--- INFORMATION ---
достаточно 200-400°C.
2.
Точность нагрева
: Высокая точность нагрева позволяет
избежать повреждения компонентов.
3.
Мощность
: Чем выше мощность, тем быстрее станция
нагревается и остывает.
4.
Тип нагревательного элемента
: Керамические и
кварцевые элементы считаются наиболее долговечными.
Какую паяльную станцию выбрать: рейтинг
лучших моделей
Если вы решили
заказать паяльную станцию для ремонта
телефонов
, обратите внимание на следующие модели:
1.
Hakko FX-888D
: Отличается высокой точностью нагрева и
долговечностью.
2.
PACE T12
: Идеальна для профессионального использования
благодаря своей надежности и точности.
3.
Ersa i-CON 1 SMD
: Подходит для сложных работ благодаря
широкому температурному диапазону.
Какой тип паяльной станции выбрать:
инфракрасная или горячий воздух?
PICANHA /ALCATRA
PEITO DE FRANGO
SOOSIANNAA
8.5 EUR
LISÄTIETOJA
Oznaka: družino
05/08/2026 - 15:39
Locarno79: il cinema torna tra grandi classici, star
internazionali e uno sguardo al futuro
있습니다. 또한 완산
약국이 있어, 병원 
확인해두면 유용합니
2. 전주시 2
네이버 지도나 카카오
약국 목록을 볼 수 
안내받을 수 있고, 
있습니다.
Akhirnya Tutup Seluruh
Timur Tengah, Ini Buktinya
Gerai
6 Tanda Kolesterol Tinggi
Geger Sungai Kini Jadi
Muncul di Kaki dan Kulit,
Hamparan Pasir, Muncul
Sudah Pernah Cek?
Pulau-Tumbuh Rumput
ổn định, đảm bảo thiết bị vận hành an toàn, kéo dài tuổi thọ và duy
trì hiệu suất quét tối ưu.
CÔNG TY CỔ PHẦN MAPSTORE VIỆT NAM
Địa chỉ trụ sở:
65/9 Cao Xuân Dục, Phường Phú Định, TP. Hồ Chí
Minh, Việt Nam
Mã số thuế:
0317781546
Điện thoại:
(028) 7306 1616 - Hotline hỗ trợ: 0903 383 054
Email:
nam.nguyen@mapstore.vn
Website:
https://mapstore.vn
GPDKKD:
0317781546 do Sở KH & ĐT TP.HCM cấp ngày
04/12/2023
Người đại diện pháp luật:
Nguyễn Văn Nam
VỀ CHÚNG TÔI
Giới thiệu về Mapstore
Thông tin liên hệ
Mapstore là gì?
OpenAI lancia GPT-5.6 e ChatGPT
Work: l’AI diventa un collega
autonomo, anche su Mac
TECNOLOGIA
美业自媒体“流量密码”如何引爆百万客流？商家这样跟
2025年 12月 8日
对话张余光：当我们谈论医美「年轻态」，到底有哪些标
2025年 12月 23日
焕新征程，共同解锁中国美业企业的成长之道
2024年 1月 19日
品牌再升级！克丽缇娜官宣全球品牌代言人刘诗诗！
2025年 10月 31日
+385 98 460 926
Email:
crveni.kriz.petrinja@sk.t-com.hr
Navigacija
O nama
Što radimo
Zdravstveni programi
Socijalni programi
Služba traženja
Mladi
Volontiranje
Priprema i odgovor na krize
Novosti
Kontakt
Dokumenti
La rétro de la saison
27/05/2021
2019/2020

--- WORK REQUIRED ---
Please copy each line of the material that has the string "станцию" somewhere in it.

--- TASK RESPONSE ---
Какую паяльную станцию выбрать: рейтинг
заказать паяльную станцию для ремонта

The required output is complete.